> TASK OBJECTIVE
Gather every line below that contains the word "nouvel", treating uppercase and lowercase as distinct.

Dataset entries
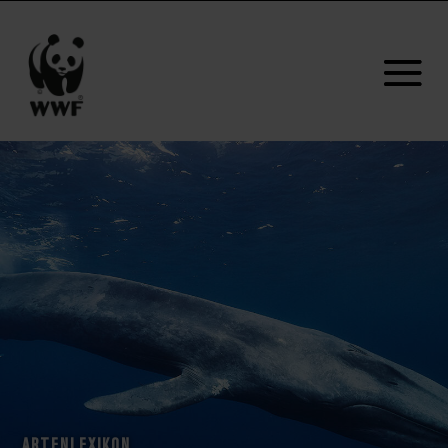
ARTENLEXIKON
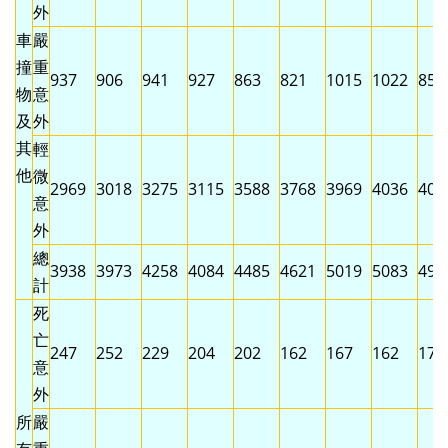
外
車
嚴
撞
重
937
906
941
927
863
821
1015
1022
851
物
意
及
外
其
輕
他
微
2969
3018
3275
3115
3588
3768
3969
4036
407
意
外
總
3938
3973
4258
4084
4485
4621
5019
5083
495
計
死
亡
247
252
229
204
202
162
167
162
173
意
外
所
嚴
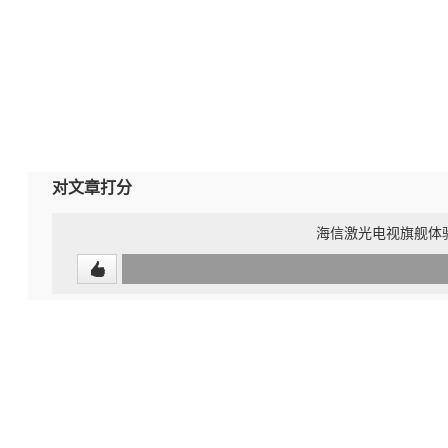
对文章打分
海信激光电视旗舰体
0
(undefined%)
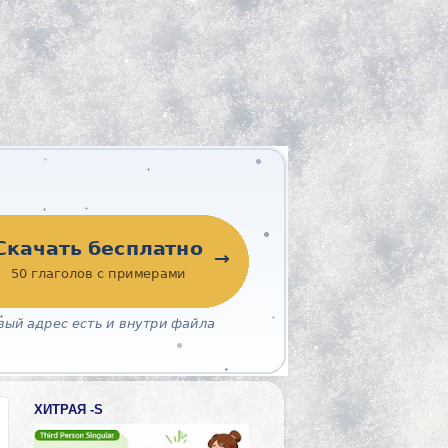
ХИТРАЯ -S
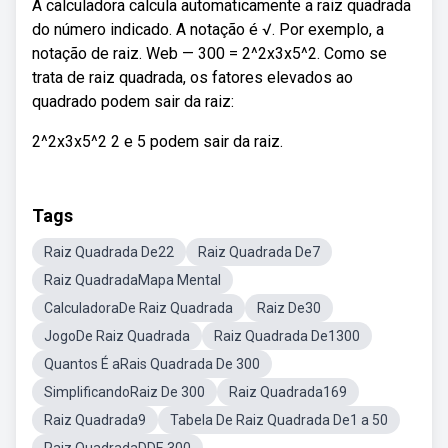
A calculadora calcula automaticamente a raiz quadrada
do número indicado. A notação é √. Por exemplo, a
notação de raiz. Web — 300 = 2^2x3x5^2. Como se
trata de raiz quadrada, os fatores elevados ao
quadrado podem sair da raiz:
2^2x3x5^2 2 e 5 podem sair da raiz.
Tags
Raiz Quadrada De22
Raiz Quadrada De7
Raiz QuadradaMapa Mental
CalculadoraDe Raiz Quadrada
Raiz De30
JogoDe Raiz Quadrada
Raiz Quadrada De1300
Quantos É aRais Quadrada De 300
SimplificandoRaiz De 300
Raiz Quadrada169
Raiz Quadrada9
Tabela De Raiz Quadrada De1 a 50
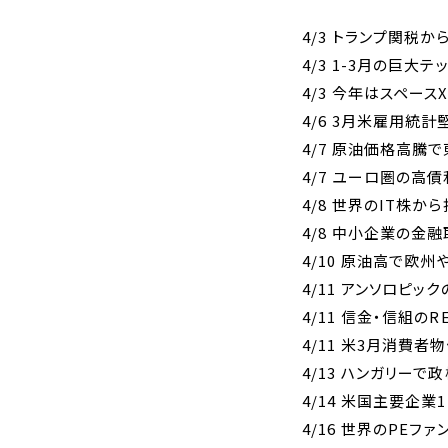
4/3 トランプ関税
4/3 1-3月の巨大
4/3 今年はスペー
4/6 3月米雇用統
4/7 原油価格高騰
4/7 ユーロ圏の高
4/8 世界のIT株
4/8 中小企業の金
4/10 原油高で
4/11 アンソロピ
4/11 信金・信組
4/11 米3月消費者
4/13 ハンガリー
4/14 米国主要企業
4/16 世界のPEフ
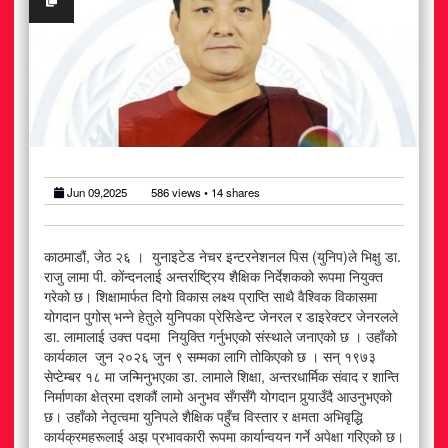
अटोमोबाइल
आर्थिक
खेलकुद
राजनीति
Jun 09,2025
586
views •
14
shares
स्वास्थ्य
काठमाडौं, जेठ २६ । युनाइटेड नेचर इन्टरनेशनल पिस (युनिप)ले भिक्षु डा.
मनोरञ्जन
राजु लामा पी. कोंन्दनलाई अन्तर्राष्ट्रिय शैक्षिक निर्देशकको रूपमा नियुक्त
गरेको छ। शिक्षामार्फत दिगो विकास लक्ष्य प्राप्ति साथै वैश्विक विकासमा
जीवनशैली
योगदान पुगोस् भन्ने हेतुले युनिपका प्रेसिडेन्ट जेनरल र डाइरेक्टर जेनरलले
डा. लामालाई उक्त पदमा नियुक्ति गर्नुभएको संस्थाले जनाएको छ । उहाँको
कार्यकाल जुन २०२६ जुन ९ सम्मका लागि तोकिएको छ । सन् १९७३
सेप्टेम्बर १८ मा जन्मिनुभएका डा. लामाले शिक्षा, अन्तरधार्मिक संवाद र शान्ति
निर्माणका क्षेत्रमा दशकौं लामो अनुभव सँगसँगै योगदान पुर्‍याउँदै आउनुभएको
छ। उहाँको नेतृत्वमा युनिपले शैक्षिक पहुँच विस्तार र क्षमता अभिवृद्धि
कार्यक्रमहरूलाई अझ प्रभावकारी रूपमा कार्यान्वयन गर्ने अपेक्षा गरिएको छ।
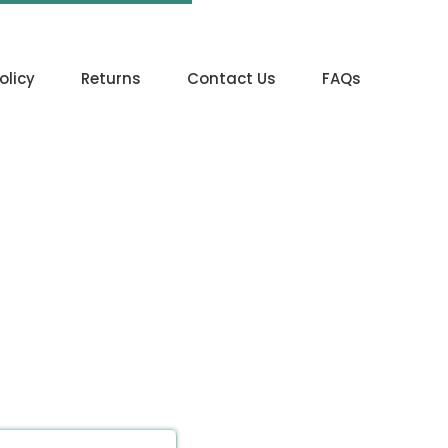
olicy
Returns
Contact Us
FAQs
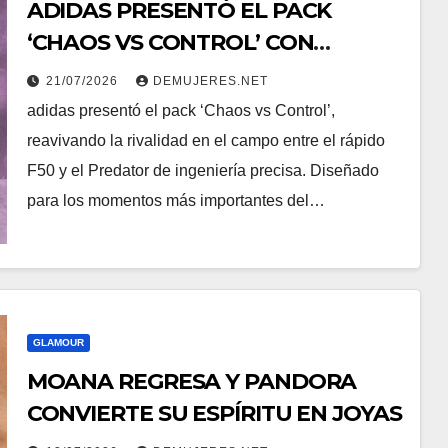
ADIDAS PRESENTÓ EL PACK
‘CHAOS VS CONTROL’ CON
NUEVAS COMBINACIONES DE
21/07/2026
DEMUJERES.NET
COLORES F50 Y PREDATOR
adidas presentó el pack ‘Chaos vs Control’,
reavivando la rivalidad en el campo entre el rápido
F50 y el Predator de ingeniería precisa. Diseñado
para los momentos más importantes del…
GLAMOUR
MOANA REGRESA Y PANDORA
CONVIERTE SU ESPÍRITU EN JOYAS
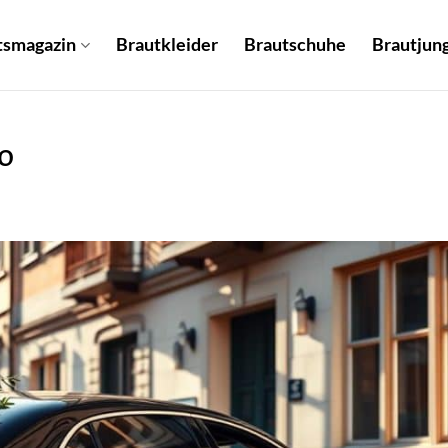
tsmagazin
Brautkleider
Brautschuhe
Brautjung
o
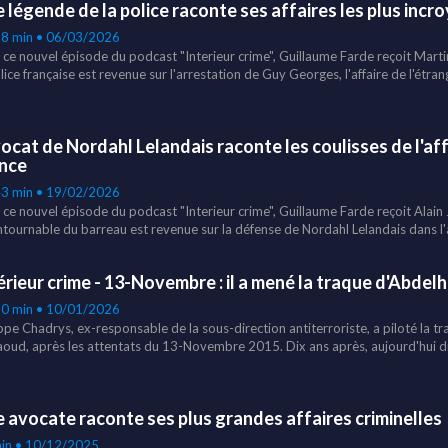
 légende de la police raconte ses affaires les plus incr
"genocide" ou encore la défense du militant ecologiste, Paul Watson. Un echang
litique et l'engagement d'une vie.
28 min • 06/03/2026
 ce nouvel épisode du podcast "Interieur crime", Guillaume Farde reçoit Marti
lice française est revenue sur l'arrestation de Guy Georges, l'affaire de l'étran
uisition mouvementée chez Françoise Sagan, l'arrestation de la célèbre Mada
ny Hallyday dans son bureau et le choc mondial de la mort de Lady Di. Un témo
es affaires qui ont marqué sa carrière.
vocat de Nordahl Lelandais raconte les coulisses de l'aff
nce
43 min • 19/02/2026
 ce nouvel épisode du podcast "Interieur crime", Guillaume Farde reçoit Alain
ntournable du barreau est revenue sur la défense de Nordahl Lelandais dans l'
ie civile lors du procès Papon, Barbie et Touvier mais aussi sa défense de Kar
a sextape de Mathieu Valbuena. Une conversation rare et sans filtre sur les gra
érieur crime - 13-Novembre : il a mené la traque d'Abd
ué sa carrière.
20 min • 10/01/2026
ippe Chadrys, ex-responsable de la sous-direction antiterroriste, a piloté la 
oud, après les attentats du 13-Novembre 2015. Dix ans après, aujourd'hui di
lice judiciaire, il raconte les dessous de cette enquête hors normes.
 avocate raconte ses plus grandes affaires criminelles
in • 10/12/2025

* * *

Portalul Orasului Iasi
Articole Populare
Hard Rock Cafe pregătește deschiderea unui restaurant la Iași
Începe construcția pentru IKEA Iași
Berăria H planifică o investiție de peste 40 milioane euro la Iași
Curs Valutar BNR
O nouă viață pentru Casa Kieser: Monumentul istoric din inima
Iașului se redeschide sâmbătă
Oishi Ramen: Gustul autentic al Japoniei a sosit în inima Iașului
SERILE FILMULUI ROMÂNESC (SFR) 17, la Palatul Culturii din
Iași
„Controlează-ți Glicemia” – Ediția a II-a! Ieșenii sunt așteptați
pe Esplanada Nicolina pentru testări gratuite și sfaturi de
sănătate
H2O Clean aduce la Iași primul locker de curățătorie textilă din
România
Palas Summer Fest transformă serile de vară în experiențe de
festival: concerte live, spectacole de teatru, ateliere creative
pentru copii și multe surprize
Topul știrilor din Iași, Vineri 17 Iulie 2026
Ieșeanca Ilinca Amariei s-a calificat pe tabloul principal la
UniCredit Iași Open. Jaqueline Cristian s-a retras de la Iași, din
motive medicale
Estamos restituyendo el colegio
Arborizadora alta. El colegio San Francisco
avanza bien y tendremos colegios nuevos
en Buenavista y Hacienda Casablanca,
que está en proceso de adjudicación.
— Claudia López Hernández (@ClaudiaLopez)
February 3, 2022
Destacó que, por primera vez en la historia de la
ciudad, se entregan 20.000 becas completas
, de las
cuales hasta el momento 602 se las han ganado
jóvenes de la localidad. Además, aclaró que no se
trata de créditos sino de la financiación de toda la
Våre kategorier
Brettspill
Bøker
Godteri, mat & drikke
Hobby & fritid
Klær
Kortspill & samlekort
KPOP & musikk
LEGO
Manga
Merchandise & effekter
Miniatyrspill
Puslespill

> RESULT BELOW
 ce nouvel épisode du podcast "Interieur crime", Guillaume Farde reçoit Marti
 ce nouvel épisode du podcast "Interieur crime", Guillaume Farde reçoit Alain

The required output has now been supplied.